Transports Des bateaux à hydrogène bientôt expérimentés sur la Saône?

Le projet est imaginé par Etienne Blanc, candidat aux municipales. Photomontage DR
Le projet est imaginé par Etienne Blanc, candidat aux municipales. Photomontage DR

Imaginé par Alain Thébault, ce bateau d’un nouveau genre, fonctionnant à l’hydrogène pourrait être testé à Lyon dès cet hiver. Fonctionnant jusqu’alors à l’électricité, ce projet bateau de quatre places qui vole au-dessus de l’eau grâce à la technologie des foils est porté par le candidat Etienne Blanc.

L’homme ne se sépare jamais de son Caran d'Ache©. « J’ai toujours commencé à dessiner mes projets avec »… confie Alain Thébault, presque modestement, l’Hydroptère avec Eric Tabarly et une équipe d’ingénieurs et plus près de nous la Bubble, le bateau qui vole sur l’eau. Ce vaisseau d’un autre temps, Alain Thébault est venu le présenter au port Rambaud. Car il pourrait circuler à titre expérimental dans un premier temps sur la Saône, entre l’île Barbe et la Confluence. Vous le verrez à la rentrée, peut-être…

Plus qu’une hypothèse, l’idée est en train de prendre forme. Elle a reçu le soutien plein et entier de l’équipe d’Étienne Blanc, candidat LR aux Municipales de Lyon qui y voit une belle opportunité pour développer de la mobilité en utilisant les fleuves. Et qui s’enthousiasme à l’idée que ce transport fluvial pourrait carburer à l’hydrogène. Du jamais vu… encore.

«De 40 à 50km/heure pour être plus rapide que la voiture»

Pour l’instant, il faut faire preuve d’imagination. Posté juste devant une esquisse, Alain Thébault détaille : un petit bateau de la taille d’une voiture, à l’intérieur, un pilote et quatre passagers. Ils entrent par les portes latérales et s’installent. La Bubble recule pour sortir de son port d’attache. Puis à 10 km/h, s’élève et commence à voler. Point de mal de mer, ni de vagues susceptibles d’endommager les berges. Vitesse de croisière ? « De 40 à 50 km/h, pour être plus rapide que le bus et la voiture, il faut être raisonnable, le choix doit se faire dans le respect des gens du fleuve », indique l’inventeur. Qui confirme : l’engin fonctionne jusqu’alors à l’aide de batteries électriques. La difficulté ? « L’autonomie, une heure de charge, pour une heure d’autonomie. C’est compliqué », dit-il.

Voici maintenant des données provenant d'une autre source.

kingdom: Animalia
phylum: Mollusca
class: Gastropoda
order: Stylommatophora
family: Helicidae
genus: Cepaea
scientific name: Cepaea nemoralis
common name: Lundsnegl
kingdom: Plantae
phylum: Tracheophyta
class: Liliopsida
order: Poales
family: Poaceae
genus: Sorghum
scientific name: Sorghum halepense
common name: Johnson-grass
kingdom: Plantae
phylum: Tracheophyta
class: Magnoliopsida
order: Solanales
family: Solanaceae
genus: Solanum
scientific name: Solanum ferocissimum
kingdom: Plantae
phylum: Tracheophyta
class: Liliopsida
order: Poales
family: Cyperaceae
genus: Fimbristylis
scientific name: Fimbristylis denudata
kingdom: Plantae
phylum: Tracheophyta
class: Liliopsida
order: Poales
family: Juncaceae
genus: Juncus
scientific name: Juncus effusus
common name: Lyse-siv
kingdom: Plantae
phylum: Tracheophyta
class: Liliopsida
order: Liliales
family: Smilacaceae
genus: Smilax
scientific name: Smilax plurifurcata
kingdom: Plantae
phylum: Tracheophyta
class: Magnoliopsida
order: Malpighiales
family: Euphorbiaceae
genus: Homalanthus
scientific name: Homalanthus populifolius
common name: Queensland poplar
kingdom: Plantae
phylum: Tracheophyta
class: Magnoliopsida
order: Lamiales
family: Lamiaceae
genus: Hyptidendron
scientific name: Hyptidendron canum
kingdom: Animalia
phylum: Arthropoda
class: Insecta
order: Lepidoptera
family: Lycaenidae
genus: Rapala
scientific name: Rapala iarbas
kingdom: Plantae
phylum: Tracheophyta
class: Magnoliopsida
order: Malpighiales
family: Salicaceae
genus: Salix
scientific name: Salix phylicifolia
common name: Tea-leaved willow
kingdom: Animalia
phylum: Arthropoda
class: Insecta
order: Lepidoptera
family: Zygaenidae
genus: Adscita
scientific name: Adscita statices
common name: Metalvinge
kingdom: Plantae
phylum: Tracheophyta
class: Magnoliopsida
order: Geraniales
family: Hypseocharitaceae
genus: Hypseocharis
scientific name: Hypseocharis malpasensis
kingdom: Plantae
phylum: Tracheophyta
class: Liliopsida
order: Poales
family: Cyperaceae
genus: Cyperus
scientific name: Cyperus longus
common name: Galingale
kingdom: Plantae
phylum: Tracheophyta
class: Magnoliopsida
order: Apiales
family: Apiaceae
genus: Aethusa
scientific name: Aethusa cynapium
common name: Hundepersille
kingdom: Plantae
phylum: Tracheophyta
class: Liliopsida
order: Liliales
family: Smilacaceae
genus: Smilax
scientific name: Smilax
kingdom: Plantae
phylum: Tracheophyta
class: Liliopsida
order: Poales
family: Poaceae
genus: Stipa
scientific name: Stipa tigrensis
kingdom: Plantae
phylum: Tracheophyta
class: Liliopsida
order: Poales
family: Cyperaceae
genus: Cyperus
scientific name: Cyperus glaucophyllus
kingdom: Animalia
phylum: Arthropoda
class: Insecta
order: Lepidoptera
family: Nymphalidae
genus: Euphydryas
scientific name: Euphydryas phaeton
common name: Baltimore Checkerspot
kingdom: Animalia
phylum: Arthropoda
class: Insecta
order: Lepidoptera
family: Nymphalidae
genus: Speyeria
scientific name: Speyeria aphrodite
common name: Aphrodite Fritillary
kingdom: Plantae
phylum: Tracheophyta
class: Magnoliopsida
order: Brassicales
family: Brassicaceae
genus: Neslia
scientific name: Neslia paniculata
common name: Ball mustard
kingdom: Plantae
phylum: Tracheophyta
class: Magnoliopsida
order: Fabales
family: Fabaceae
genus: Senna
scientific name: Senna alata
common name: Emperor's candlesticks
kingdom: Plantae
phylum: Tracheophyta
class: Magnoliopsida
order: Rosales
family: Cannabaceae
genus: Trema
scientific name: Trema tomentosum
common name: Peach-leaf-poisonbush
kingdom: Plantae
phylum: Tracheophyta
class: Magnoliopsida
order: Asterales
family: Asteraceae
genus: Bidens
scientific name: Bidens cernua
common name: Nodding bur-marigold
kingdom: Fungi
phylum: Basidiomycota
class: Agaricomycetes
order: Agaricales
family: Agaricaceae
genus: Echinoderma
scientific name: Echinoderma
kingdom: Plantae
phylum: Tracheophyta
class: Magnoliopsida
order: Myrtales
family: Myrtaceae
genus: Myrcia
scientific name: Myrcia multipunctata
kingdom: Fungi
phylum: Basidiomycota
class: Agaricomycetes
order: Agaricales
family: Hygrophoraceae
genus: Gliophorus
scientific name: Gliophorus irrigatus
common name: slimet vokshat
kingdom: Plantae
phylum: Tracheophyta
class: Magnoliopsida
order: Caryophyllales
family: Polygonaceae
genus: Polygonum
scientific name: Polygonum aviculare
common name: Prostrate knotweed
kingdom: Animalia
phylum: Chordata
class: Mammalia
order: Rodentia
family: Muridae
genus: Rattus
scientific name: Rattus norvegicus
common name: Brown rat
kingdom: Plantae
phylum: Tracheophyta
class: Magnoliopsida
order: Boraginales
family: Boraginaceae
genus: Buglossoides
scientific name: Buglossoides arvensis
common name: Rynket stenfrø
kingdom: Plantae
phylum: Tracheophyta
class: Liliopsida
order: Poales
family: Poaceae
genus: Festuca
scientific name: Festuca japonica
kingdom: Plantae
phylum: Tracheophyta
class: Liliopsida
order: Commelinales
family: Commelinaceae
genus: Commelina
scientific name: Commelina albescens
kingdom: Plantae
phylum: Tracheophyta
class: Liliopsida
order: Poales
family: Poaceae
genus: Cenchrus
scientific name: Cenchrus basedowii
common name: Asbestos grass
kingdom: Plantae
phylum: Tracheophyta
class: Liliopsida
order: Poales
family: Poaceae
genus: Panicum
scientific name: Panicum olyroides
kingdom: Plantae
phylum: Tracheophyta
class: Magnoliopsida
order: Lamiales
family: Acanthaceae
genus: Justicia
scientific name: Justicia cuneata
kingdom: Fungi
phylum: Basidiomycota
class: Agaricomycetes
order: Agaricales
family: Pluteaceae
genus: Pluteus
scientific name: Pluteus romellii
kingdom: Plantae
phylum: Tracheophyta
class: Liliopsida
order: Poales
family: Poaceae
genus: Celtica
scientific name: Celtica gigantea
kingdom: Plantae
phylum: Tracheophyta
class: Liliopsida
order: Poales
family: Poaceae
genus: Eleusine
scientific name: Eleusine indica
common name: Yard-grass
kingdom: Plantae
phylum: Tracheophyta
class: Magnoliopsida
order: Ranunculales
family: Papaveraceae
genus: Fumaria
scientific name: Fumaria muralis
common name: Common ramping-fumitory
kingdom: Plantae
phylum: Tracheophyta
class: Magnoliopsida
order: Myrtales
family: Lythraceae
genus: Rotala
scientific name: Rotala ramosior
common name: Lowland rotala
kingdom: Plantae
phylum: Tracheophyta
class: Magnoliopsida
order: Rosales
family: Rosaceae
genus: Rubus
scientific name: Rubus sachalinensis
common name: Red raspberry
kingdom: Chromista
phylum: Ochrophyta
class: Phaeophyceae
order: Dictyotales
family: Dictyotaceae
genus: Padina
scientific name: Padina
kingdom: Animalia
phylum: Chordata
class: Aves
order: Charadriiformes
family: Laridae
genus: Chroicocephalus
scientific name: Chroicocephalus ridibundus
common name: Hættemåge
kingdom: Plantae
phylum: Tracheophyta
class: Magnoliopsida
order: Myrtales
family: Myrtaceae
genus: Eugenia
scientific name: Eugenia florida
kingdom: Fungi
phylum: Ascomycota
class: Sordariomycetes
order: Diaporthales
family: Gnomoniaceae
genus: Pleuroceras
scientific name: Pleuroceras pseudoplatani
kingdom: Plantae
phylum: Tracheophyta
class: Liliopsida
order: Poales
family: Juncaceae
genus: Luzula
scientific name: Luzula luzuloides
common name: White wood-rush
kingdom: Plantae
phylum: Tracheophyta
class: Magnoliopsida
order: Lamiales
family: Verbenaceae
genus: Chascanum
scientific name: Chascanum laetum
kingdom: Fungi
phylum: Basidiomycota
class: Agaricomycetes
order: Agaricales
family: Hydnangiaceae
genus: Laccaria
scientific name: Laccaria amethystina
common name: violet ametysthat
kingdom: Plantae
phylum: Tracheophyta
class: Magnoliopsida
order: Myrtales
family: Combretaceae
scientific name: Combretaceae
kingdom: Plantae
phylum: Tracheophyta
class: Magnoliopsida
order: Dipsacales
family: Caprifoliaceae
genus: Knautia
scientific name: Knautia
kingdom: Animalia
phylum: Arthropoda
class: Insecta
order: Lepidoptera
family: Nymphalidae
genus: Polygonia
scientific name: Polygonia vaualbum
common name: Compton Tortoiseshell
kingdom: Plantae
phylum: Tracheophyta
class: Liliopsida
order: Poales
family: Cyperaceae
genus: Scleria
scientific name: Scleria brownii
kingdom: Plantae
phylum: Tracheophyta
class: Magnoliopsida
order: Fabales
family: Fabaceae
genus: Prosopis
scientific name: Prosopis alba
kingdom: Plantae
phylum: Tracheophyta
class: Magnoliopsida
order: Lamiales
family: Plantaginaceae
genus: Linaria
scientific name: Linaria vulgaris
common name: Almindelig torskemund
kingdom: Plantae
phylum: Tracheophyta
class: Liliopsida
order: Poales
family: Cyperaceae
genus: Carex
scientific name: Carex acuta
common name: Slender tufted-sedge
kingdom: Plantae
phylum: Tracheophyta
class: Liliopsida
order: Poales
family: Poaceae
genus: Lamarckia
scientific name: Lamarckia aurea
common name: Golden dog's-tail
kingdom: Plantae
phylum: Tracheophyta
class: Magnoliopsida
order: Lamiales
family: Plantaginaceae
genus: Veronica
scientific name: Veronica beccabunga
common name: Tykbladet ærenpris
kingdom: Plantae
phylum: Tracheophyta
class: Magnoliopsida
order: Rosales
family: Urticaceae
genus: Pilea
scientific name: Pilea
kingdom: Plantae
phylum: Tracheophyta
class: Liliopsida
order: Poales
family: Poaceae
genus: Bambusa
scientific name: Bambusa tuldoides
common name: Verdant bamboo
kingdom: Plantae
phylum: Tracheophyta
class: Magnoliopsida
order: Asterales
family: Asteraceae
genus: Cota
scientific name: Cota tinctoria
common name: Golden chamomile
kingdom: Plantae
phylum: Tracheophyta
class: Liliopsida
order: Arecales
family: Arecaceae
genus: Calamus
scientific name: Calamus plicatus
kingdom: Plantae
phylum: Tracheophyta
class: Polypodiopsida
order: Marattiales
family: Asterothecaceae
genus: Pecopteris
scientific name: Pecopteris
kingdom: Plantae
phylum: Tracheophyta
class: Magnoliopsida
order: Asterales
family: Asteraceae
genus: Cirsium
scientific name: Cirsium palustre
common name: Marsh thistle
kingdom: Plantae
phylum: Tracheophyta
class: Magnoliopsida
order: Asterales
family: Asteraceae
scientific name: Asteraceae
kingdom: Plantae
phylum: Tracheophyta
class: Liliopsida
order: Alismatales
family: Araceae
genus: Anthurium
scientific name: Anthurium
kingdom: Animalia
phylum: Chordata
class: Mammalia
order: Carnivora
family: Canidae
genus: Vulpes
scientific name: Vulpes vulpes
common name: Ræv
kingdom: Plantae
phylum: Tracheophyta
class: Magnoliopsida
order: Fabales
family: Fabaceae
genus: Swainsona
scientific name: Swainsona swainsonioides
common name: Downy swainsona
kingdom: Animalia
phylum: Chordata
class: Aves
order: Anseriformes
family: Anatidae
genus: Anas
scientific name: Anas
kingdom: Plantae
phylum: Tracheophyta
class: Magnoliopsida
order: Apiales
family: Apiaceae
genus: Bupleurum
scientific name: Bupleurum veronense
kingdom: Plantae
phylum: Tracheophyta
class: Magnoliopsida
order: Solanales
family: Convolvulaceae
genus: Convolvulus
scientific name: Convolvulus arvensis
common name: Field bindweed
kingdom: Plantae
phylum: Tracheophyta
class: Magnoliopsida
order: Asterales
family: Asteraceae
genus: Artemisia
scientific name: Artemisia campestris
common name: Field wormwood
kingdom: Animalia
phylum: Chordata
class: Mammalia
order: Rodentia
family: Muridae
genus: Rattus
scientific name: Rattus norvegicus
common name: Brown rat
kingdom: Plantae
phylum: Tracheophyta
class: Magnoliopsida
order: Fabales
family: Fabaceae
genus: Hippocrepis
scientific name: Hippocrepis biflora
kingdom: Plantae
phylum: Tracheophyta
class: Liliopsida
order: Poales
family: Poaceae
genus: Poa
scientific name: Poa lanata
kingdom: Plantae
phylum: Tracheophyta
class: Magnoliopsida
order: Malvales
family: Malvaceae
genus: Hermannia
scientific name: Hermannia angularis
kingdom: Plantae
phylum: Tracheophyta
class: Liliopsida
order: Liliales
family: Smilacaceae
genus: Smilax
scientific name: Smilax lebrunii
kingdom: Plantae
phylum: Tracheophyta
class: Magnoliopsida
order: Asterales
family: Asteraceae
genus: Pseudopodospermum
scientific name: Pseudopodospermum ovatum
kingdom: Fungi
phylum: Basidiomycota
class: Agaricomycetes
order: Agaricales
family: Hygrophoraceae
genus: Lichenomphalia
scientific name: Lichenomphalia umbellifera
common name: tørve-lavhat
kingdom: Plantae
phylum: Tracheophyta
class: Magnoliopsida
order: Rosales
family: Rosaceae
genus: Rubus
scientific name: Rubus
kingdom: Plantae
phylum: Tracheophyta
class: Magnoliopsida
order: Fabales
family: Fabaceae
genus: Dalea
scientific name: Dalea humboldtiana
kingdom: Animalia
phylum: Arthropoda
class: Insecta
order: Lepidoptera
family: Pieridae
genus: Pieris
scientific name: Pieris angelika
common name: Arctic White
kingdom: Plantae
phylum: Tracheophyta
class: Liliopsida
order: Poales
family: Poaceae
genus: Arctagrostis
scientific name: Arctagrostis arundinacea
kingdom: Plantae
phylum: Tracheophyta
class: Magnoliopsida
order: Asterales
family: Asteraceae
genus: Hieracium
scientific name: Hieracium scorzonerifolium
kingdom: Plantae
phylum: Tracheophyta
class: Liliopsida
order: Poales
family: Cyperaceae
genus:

Une version de bus flottant à l'étude

C’est pourquoi, les regards se sont tournés vers une toute autre énergie, l’hydrogène et surtout vers la future station qui sera déployée à Lyon par la Compagnie nationale du Rhône, sur le port Edouard-Herriot d’ici la fin de cette année. La région Rhône-Alpes Auvergne est la plus avancée sur le sujet , précise Etienne Blanc. D’où l’intention « d’expérimenter une première phase test pour desservir les centres d’affaires et la Presqu’île par exemple ».

En trois ou quatre minutes de charge, « on passe à deux ou trois heures d’autonomie. On peut démarrer dès cet hiver », indique Alain Thébault qui a imaginé aussi une version de bus flottant de 12 à 48 places. Et qui envisage d’installer la start-up SeaBubbles qu’il a fondée avec Anders Bringdal en 2016 dans la région lyonnaise.